# External Anal Sphincter



## mantaray (May 14, 2017)

Just wondering if the external anal sphincter is supposed to be permanently shut most of the time? I get incomplete bowel movements so always have a shower to wash any poo near inside of opening of the bum. I find the external sphincter is quite loose/open and have no problem sticking a finger 1cm inside, where I will find poo. I then spread my cheeks and make sure I was away this poo to reduce smell during the day. Does anyone else do this? I also recall someone mentioning that they can stick their finger 5cm in, but not sure which thread now.


----------



## Candide (Jun 14, 2017)

mantaray said:


> Just wondering if the external anal sphincter is supposed to be permanently shut most of the time?


https://en.wikipedia.org/wiki/External_anal_sphincter#Actions



> *Actions*
> 
> The action of this muscle is peculiar.
> 
> ...





mantaray said:


> I get incomplete bowel movements so always have a shower to wash any poo near inside of opening of the bum.

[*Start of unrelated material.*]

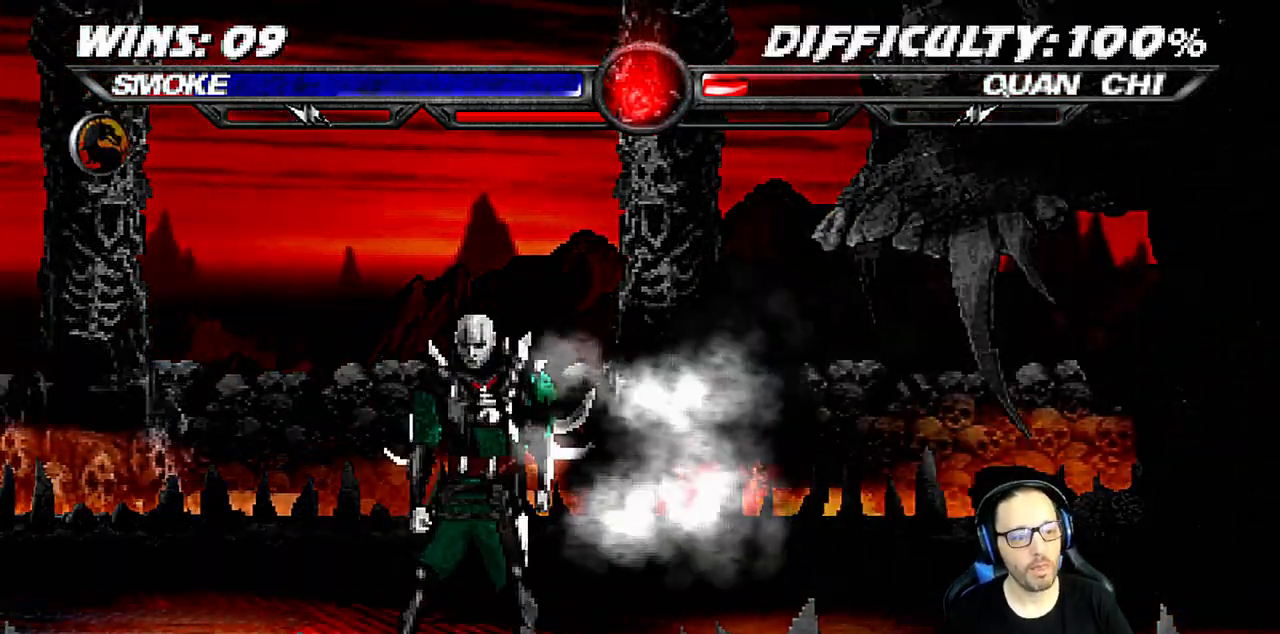
{"buttons": [], "left_stick": "center", "right_stick": "center", "events": [[33, "CROSS", "up"]]}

I have this too. See this thread as well. My theory is an enlarged hemorrhoid of some kind, but I actually need to get a diagnosis ASAP. I'll see if I can get a anoscopy.

Did you get that colonoscopy that you were talking about?


----------



## mantaray (May 14, 2017)

Thanks Candide. I will read the linked thread tonight.

Yes I had a colonoscopy. The dr found three polyps, of which one was larger and was located closer to anus. All 3 were removed and after testing, none were cancerous.

These also said I had Helicobacter Pylori and gave me scripts for antibiotics to get rid of it. He said a lot of ppl have thus infection but it may not affect them but will give me the antibiotics to try. My Drs grasping at straws and keeps on mentioning low FODMAP and pelvic floor exercise and reducing fibre, despite me mentioning that have tried or are trying these atm.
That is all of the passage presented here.